MOLD
An engineer looks into the bottomless mold used to continuously cast steel slabs.
The four mold walls are nickel-coated, 30-5mm thick copper plates. The plates are bolted to steel "water boxes", which contain the cooling water that circulates to remove heat when the process is running. Note the large number of bolts, which extend through the water boxes to the copper and minimize thermal distortion. The water boxes attach at 4 locations on each side to a rigid outer steel frame (2 are pictured above).
This entire assembly oscillates up and down during casting, in order to prevent sticking of the steel shell to the mold.
Top View looking down into a slab-casting mold at the west narrow face (one of four copper plates in the mold).

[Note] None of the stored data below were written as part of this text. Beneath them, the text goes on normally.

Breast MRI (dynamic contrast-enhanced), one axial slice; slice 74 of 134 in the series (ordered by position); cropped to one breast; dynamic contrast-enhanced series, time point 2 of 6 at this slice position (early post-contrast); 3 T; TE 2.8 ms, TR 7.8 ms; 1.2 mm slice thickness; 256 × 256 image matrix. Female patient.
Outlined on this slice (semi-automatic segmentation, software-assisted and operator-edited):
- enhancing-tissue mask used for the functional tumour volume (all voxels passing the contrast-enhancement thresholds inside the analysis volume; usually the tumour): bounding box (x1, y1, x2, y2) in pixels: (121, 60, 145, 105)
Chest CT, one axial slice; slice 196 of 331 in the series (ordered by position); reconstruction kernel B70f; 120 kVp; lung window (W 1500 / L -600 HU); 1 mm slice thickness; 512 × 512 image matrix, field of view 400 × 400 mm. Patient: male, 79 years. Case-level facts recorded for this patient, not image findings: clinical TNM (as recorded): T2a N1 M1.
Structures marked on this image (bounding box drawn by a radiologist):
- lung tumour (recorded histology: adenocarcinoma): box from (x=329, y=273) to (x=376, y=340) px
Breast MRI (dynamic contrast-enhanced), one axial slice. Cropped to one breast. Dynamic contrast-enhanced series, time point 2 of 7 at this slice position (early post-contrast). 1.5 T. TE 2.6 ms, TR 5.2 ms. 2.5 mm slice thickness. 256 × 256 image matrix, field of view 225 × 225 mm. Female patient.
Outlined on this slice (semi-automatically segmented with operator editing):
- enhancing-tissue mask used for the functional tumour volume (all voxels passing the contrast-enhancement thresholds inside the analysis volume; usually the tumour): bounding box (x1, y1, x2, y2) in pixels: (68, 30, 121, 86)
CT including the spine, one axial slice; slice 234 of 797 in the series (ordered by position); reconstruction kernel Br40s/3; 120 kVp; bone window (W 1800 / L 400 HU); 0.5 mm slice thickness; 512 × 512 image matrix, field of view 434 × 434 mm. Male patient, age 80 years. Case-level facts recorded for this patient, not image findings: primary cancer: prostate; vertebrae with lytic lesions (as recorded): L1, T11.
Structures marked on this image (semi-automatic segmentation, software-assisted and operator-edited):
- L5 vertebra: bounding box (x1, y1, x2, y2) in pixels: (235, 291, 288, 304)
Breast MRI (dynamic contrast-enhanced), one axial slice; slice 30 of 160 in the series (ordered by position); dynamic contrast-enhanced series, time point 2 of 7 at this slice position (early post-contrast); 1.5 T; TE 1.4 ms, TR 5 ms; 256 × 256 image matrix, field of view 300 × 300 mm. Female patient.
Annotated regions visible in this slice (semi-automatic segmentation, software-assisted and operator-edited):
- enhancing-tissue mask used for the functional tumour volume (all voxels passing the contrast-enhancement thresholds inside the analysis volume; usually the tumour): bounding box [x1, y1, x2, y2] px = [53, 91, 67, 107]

Sliding the narrow faces east or west allows casting of different strand widths, varying from 0.5m to 2m. The thickness of this conventional slab-casting mold is 250 mm (constant).

Note the slight curvature of the mold walls, which direct the strand along a large radius (about 10m), curving it to the right as it moves downward below the mold.

Also note the support rolls below the mold, which prevent the thin, weak solidifying steel shell from bulging and bursting. The three narrow-face "foot rolls" are easiest to see.

Bottom View looking up into a slab casting mold.

Note the discoloration of the narrow face copper plate, which is due to high temperature effects near the meniscus (mold top) and wear on the lower portions.

Note that the long support rolls for the wide faces (found just below the mold) are divided into "segments", to allow rigid support from rolls with small diameters (150 mm).